Liliane Fainsilber liliane.fainsilber at wanadoo.fr
Wed Dec 11 07:25:09 GMT 2002


Bonsoir Alain,

je ne savais pas que les deux formes transitive et intransitive étaient de
fait autorisées. J'ai trouvé sur Google ce petit complément à propos de ce
verbe suppléer

"1- Lorsqu'il signifie ajouter ce qui manque pour combler une lacune, se
construit avec à.
Par exemple : Il faut suppléer à cette situation fâcheuse par un apport
d'énergie.

2- Lorsqu'il signifie remplacer, se construit sans préposition.
Par exemple : Rien ne peut suppléer un bon petit-déjeuner.

Source(s) : Multi.
Site Langue au chat, Daniel Roy, 1998-2002"
Quand on regarde du côté de l'étymologie, suppléer entre en confusion avec
supplier et remplir dans ses racines latines. C'est amusant.


  -----Message d'origine-----
  De : owner-freud-lacan at lutecium.org
[mailto:owner-freud-lacan at lutecium.org]De la part de Alain Bergeron
  Envoyé : mardi 10 décembre 2002 16:08
  À : freud-lacan at lutecium.org
  Objet : freud-lacan: Petite contribution à la suppléance.

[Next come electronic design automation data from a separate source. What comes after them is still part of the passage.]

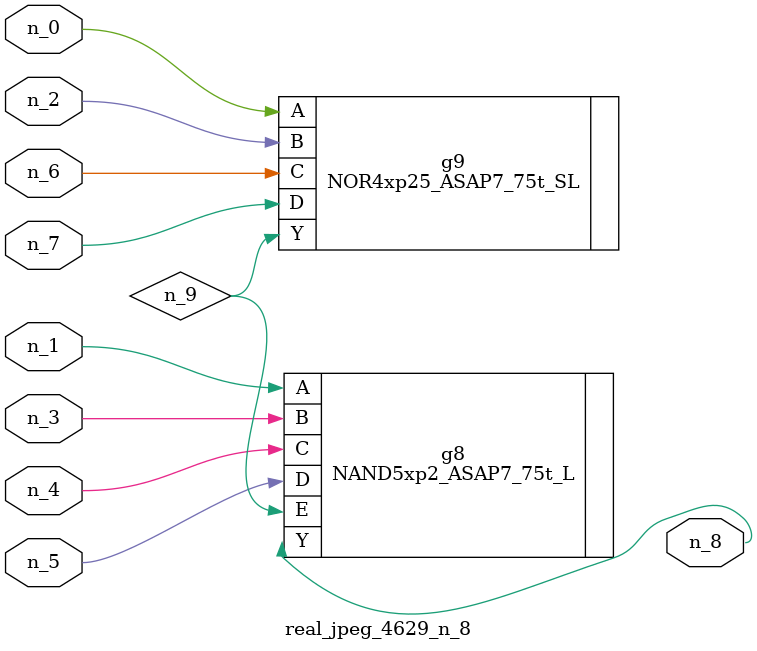
<source format=v>
module real_jpeg_4629_n_8 (n_5, n_4, n_0, n_1, n_2, n_6, n_7, n_3, n_8);

input n_5;
input n_4;
input n_0;
input n_1;
input n_2;
input n_6;
input n_7;
input n_3;

output n_8;

wire n_9;

NOR4xp25_ASAP7_75t_SL g9 ( 
.A(n_0),
.B(n_2),
.C(n_6),
.D(n_7),
.Y(n_9)
);

NAND5xp2_ASAP7_75t_L g8 ( 
.A(n_1),
.B(n_3),
.C(n_4),
.D(n_5),
.E(n_9),
.Y(n_8)
);


endmodule
</source>
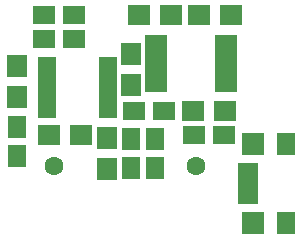
<source format=gbr>
G04 #@! TF.FileFunction,Soldermask,Bot*
%FSLAX46Y46*%
G04 Gerber Fmt 4.6, Leading zero omitted, Abs format (unit mm)*
G04 Created by KiCad (PCBNEW 4.0.7) date 04/27/18 14:22:45*
%MOMM*%
%LPD*%
G01*
G04 APERTURE LIST*
%ADD10C,0.150000*%
%ADD11R,1.700000X0.850000*%
%ADD12R,1.900000X1.900000*%
%ADD13R,1.600000X1.900000*%
%ADD14C,1.600000*%
%ADD15R,1.900000X1.650000*%
%ADD16R,1.650000X1.900000*%
%ADD17R,1.900000X1.700000*%
%ADD18R,1.700000X1.900000*%
%ADD19R,1.600000X0.800000*%
%ADD20R,1.850000X0.850000*%
G04 APERTURE END LIST*
D10*
D11*
X129291000Y-125700000D03*
X129291000Y-126350000D03*
X129291000Y-127000000D03*
X129291000Y-127650000D03*
X129291000Y-128300000D03*
D12*
X129691000Y-123650000D03*
X129691000Y-130350000D03*
D13*
X132441000Y-123650000D03*
X132441000Y-130350000D03*
D14*
X124824000Y-125492000D03*
X112824000Y-125492000D03*
D15*
X114534000Y-114808000D03*
X112034000Y-114808000D03*
X127234000Y-122936000D03*
X124734000Y-122936000D03*
D16*
X119380000Y-123210000D03*
X119380000Y-125710000D03*
X121412000Y-123210000D03*
X121412000Y-125710000D03*
X109728000Y-122194000D03*
X109728000Y-124694000D03*
D15*
X114534000Y-112776000D03*
X112034000Y-112776000D03*
X119654000Y-120904000D03*
X122154000Y-120904000D03*
D17*
X124634000Y-120904000D03*
X127334000Y-120904000D03*
D18*
X117348000Y-123110000D03*
X117348000Y-125810000D03*
D17*
X112442000Y-122936000D03*
X115142000Y-122936000D03*
D18*
X119380000Y-115998000D03*
X119380000Y-118698000D03*
X109728000Y-119714000D03*
X109728000Y-117014000D03*
D17*
X122762000Y-112776000D03*
X120062000Y-112776000D03*
X125142000Y-112776000D03*
X127842000Y-112776000D03*
D19*
X117408000Y-116649500D03*
X117408000Y-117284500D03*
X117408000Y-117919500D03*
X117408000Y-118554500D03*
X117408000Y-119189500D03*
X117408000Y-119824500D03*
X117408000Y-120459500D03*
X117408000Y-121094500D03*
X112208000Y-121094500D03*
X112208000Y-120459500D03*
X112208000Y-119824500D03*
X112208000Y-119189500D03*
X112208000Y-118554500D03*
X112208000Y-117919500D03*
X112208000Y-117284500D03*
X112208000Y-116649500D03*
D20*
X121510000Y-118790000D03*
X121510000Y-118140000D03*
X121510000Y-117490000D03*
X121510000Y-116840000D03*
X121510000Y-116190000D03*
X121510000Y-115540000D03*
X121510000Y-114890000D03*
X127410000Y-114890000D03*
X127410000Y-115540000D03*
X127410000Y-116190000D03*
X127410000Y-116840000D03*
X127410000Y-117490000D03*
X127410000Y-118140000D03*
X127410000Y-118790000D03*
M02*

</source>
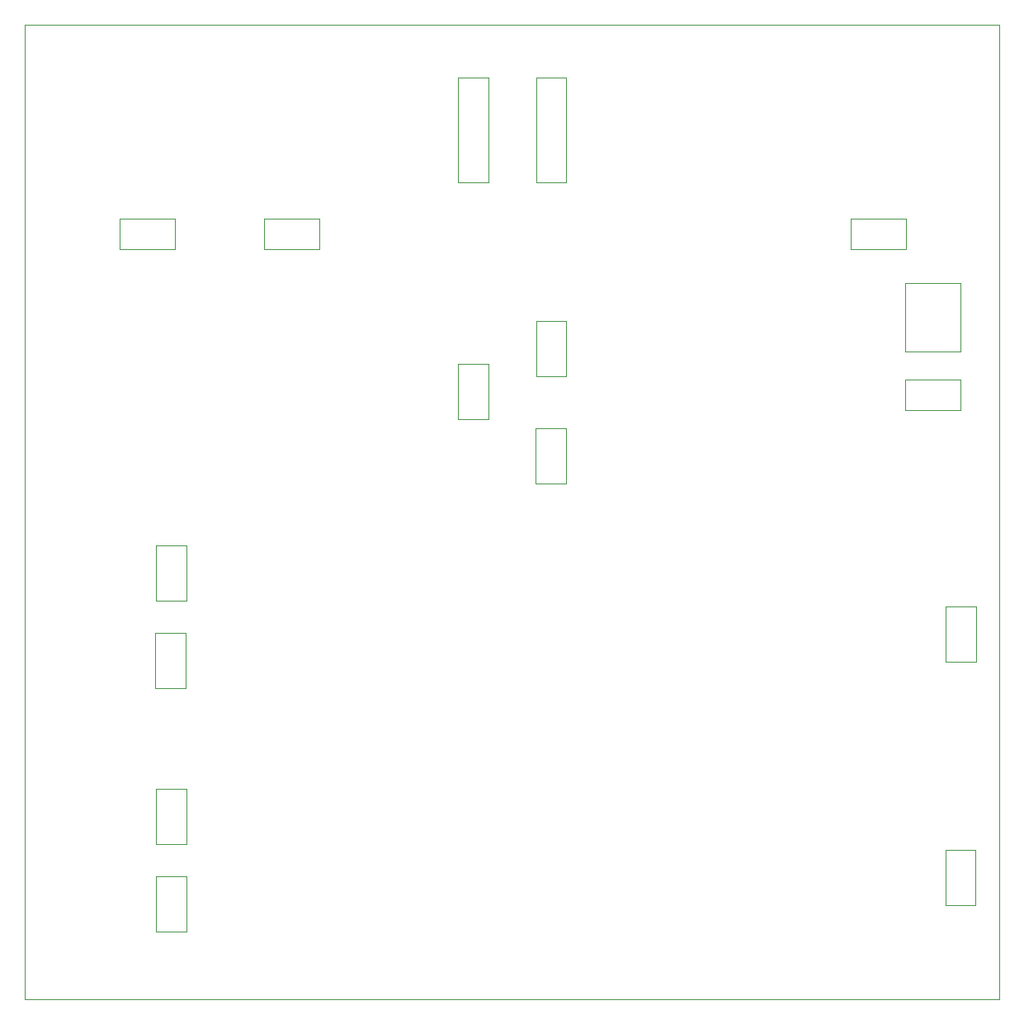
<source format=gbr>
%TF.GenerationSoftware,KiCad,Pcbnew,7.0.9*%
%TF.CreationDate,2024-04-28T21:16:16+01:00*%
%TF.ProjectId,Esp32EduModular-Panel,45737033-3245-4647-954d-6f64756c6172,rev?*%
%TF.SameCoordinates,Original*%
%TF.FileFunction,Profile,NP*%
%FSLAX46Y46*%
G04 Gerber Fmt 4.6, Leading zero omitted, Abs format (unit mm)*
G04 Created by KiCad (PCBNEW 7.0.9) date 2024-04-28 21:16:16*
%MOMM*%
%LPD*%
G01*
G04 APERTURE LIST*
%TA.AperFunction,Profile*%
%ADD10C,0.100000*%
%TD*%
G04 APERTURE END LIST*
D10*
X102462000Y-55400000D02*
X105540000Y-55400000D01*
X105540000Y-66200000D01*
X102462000Y-66200000D01*
X102462000Y-55400000D01*
X94458000Y-55400000D02*
X97536000Y-55400000D01*
X97536000Y-66200000D01*
X94458000Y-66200000D01*
X94458000Y-55400000D01*
X134717192Y-69904383D02*
X140382809Y-69904383D01*
X140382809Y-73030000D01*
X134717192Y-73030000D01*
X134717192Y-69904383D01*
X144444383Y-109697191D02*
X147570000Y-109697191D01*
X147570000Y-115362808D01*
X144444383Y-115362808D01*
X144444383Y-109697191D01*
X63394383Y-112457192D02*
X66520000Y-112457192D01*
X66520000Y-118122809D01*
X63394383Y-118122809D01*
X63394383Y-112457192D01*
X74537192Y-69924383D02*
X80202809Y-69924383D01*
X80202809Y-73050000D01*
X74537192Y-73050000D01*
X74537192Y-69924383D01*
X94434383Y-84787191D02*
X97560000Y-84787191D01*
X97560000Y-90452808D01*
X94434383Y-90452808D01*
X94434383Y-84787191D01*
X144434383Y-134687192D02*
X147560000Y-134687192D01*
X147560000Y-140352809D01*
X144434383Y-140352809D01*
X144434383Y-134687192D01*
X63464383Y-103467192D02*
X66590000Y-103467192D01*
X66590000Y-109132809D01*
X63464383Y-109132809D01*
X63464383Y-103467192D01*
X140337191Y-86430000D02*
X146002808Y-86430000D01*
X146002808Y-89555617D01*
X140337191Y-89555617D01*
X140337191Y-86430000D01*
X102434383Y-91437192D02*
X105560000Y-91437192D01*
X105560000Y-97102809D01*
X102434383Y-97102809D01*
X102434383Y-91437192D01*
X59737079Y-69937079D02*
X65402696Y-69937079D01*
X65402696Y-73062696D01*
X59737079Y-73062696D01*
X59737079Y-69937079D01*
X63434383Y-128447192D02*
X66560000Y-128447192D01*
X66560000Y-134112809D01*
X63434383Y-134112809D01*
X63434383Y-128447192D01*
X50000000Y-50000000D02*
X150000000Y-50000000D01*
X150000000Y-150000000D01*
X50000000Y-150000000D01*
X50000000Y-50000000D01*
X140367192Y-76525617D02*
X146032809Y-76525617D01*
X146032809Y-83530000D01*
X140367192Y-83530000D01*
X140367192Y-76525617D01*
X102444383Y-80417192D02*
X105570000Y-80417192D01*
X105570000Y-86082809D01*
X102444383Y-86082809D01*
X102444383Y-80417192D01*
X63424383Y-137437192D02*
X66550000Y-137437192D01*
X66550000Y-143102809D01*
X63424383Y-143102809D01*
X63424383Y-137437192D01*
M02*

</source>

  Suppléer ou suppléer à ? Les grammaires indiquent les deux usages avec
  une préférence tout de même pour l'utilisation du verbe avec sa
  préposition.
  Suppléer à signifie  remédier, tenir lieu, prendre la place,
  remplacer. C'est ce dernier sens qui prévaut en général .
  S'agissant de l'être ou l'avoir du Phallus, Lacan en parle comme de
  la fonction qui supplée au rapport sexuel.